YOUR GOAL: Can you reproduce every one of the records below word for word?

RECORDS PROVIDED:
__________

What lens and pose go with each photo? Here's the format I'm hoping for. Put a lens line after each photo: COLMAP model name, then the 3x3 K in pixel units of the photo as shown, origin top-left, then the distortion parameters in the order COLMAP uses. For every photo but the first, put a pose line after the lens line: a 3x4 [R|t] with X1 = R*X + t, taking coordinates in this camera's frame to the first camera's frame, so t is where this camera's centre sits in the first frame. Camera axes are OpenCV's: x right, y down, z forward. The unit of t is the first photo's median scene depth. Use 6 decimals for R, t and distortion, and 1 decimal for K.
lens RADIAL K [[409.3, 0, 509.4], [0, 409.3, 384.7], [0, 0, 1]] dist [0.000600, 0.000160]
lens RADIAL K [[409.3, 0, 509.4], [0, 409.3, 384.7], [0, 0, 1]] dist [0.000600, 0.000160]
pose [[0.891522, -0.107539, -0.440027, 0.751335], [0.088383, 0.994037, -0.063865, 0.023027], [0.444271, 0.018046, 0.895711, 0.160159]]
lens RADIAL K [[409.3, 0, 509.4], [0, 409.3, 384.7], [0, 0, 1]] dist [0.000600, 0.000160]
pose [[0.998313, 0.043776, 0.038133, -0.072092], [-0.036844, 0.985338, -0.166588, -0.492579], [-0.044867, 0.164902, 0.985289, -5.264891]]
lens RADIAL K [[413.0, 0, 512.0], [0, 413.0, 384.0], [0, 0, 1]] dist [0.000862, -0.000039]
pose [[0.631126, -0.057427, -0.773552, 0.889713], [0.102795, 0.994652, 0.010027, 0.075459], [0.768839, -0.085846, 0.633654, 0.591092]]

__________

YOUR SOLUTION:
What lens and pose go with each photo? Here's the format I'm hoping for. Put a lens line after each photo: COLMAP model name, then the 3x3 K in pixel units of the photo as shown, origin top-left, then the distortion parameters in the order COLMAP uses. For every photo but the first, put a pose line after the lens line: a 3x4 [R|t] with X1 = R*X + t, taking coordinates in this camera's frame to the first camera's frame, so t is where this camera's centre sits in the first frame. Camera axes are OpenCV's: x right, y down, z forward. The unit of t is the first photo's median scene depth. Use 6 decimals for R, t and distortion, and 1 decimal for K.
lens RADIAL K [[409.3, 0, 509.4], [0, 409.3, 384.7], [0, 0, 1]] dist [0.000600, 0.000160]
lens RADIAL K [[409.3, 0, 509.4], [0, 409.3, 384.7], [0, 0, 1]] dist [0.000600, 0.000160]
pose [[0.891522, -0.107539, -0.440027, 0.751335], [0.088383, 0.994037, -0.063865, 0.023027], [0.444271, 0.018046, 0.895711, 0.160159]]
lens RADIAL K [[409.3, 0, 509.4], [0, 409.3, 384.7], [0, 0, 1]] dist [0.000600, 0.000160]
pose [[0.998313, 0.043776, 0.038133, -0.072092], [-0.036844, 0.985338, -0.166588, -0.492579], [-0.044867, 0.164902, 0.985289, -5.264891]]
lens RADIAL K [[413.0, 0, 512.0], [0, 413.0, 384.0], [0, 0, 1]] dist [0.000862, -0.000039]
pose [[0.631126, -0.057427, -0.773552, 0.889713], [0.102795, 0.994652, 0.010027, 0.075459], [0.768839, -0.085846, 0.633654, 0.591092]]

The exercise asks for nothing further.